Voor zover het Openbaar Ministerie betoogt dat er een acute noodzaak was gelet op de aard van deze zaak, overweegt de rechtbank als volgt. Uit de bewoordingen van de officier van justitie ter terechtzitting blijkt dat op 8 oktober 2021 een zogenoemde actiedag door het Openbaar Ministerie was gepland. Immers is op die dag medeverdachte [medeverdachte] door een arrestatieteam aangehouden. Het plannen van een dergelijke aanhouding door een arrestatieteam vergt de nodige voorbereiding. Dit brengt met zich mee dat het Openbaar Ministerie de tijd heeft gehad om na te denken over hoe medeverdachte [medeverdachte] aangehouden ging worden en of klager aangehouden zou moeten worden in het kader van dit onderzoek. Dit was ook het moment geweest voor het Openbaar Ministerie om te kijken aan welke eisen een bevel beperkingen ten aanzien van klager moet voldoen. Gelet hierop is naar het oordeel van de rechtbank geen sprake geweest van een acute noodzaak, wat het ontbreken van de juiste wettelijke grondslag voor het opleggen van de beperkingen rechtvaardigt.
5. Het oordeel van de rechtbank dat van een acute noodzaak niet is gebleken, wordt onderschreven door artikel 15 EVRM. Het afwijken van verplichtingen die volgen uit het EVRM is, voor zover de ernst van de situatie die maatregelen strikt vereist en op voorwaarde dat die niet in strijd zijn met andere verplichtingen die voortvloeien uit het internationale recht, enkel toegestaan in tijd van oorlog of in enig geval van enig andere algemene noodtoestand die het bestaan van het land bedreigt. Ook hiervan is niet gebleken.

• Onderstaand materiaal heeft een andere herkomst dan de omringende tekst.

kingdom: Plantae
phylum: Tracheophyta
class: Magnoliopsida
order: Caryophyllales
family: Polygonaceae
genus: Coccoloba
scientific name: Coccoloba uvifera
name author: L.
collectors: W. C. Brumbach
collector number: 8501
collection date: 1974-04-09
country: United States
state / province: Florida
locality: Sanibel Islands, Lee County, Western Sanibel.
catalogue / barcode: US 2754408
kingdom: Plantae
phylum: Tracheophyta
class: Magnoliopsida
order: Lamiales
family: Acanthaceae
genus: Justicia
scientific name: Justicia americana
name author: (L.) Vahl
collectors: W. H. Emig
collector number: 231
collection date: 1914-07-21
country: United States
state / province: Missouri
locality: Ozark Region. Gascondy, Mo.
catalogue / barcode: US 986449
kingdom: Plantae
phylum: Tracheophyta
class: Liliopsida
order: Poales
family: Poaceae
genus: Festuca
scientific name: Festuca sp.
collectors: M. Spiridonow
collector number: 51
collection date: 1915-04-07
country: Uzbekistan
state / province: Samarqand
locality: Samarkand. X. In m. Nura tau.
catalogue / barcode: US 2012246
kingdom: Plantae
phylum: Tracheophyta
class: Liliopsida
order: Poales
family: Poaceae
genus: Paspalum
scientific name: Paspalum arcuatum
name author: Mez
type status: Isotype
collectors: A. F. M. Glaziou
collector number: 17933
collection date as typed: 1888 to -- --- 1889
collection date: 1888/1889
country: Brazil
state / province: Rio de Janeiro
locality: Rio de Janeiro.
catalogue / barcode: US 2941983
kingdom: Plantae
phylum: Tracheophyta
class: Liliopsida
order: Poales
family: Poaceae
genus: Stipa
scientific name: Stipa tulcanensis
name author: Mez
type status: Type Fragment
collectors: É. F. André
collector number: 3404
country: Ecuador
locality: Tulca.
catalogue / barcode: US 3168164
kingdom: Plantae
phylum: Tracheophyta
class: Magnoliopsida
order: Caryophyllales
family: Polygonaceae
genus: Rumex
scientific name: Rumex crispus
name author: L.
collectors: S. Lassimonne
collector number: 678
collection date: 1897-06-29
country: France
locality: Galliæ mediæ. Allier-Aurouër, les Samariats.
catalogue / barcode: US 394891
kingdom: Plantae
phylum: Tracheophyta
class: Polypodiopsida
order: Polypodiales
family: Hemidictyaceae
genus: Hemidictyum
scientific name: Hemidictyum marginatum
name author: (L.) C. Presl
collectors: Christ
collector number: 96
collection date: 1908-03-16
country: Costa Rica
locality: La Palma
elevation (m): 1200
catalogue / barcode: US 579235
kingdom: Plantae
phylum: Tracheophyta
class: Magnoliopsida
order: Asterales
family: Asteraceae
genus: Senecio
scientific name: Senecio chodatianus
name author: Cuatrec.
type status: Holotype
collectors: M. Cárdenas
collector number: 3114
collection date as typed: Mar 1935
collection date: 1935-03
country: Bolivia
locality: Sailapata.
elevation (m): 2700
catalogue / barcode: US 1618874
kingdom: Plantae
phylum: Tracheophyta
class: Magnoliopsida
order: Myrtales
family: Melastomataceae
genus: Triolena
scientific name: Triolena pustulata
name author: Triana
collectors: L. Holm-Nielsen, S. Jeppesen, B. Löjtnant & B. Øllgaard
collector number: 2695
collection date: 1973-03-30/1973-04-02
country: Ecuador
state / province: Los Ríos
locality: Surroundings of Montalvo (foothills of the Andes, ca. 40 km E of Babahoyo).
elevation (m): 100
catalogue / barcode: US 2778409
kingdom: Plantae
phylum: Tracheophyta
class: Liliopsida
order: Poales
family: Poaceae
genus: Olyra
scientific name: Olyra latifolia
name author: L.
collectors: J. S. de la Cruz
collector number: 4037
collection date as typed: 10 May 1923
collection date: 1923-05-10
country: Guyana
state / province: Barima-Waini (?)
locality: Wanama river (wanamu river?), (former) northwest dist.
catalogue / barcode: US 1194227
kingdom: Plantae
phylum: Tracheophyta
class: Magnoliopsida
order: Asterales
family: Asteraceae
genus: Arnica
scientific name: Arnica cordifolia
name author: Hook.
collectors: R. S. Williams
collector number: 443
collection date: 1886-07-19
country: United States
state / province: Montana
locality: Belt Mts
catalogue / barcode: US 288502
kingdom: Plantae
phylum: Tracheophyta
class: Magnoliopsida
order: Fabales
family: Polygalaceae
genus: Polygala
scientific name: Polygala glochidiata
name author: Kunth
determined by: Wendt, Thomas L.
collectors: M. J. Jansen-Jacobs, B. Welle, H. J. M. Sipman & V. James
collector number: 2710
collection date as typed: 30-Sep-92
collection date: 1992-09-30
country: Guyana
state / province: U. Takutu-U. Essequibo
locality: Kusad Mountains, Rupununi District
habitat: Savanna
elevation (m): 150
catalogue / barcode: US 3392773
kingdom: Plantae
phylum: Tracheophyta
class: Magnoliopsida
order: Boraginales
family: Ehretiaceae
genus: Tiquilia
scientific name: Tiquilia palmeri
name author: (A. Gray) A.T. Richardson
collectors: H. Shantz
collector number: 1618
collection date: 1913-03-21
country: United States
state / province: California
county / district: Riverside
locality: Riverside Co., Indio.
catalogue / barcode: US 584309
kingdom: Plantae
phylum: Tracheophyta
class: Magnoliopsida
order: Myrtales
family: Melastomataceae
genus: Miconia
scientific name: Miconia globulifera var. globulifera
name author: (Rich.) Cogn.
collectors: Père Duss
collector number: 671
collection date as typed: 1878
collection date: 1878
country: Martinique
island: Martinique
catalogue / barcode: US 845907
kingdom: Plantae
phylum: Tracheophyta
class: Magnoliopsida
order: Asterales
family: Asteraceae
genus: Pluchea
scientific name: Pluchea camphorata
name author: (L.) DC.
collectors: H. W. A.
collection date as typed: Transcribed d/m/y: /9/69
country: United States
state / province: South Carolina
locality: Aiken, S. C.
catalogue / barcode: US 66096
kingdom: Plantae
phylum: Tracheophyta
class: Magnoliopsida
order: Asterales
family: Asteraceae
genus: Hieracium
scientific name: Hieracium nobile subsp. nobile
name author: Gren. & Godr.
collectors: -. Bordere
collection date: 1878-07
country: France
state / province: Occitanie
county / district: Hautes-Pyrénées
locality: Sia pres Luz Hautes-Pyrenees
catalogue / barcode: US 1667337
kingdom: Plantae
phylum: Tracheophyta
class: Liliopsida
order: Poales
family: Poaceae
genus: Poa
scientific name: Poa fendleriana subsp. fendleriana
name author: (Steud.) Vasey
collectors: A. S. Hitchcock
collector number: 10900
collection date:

6. Nu geen sprake is van een acute noodzaak kan het ontbreken van een wettelijke grondslag niet worden gerechtvaardigd. Het bezwaarschrift is derhalve gegrond.
BESLISSING
De rechtbank verklaart het bezwaarschrift
gegrond.
Dit bevel is gegeven in raadkamer van deze rechtbank op 10 november 2021 door
mr. [voorzitter] , voorzitter,
mrs. [rechter 1] en [rechter 2] , rechters,
in tegenwoordigheid van mr. [griffier] , griffier.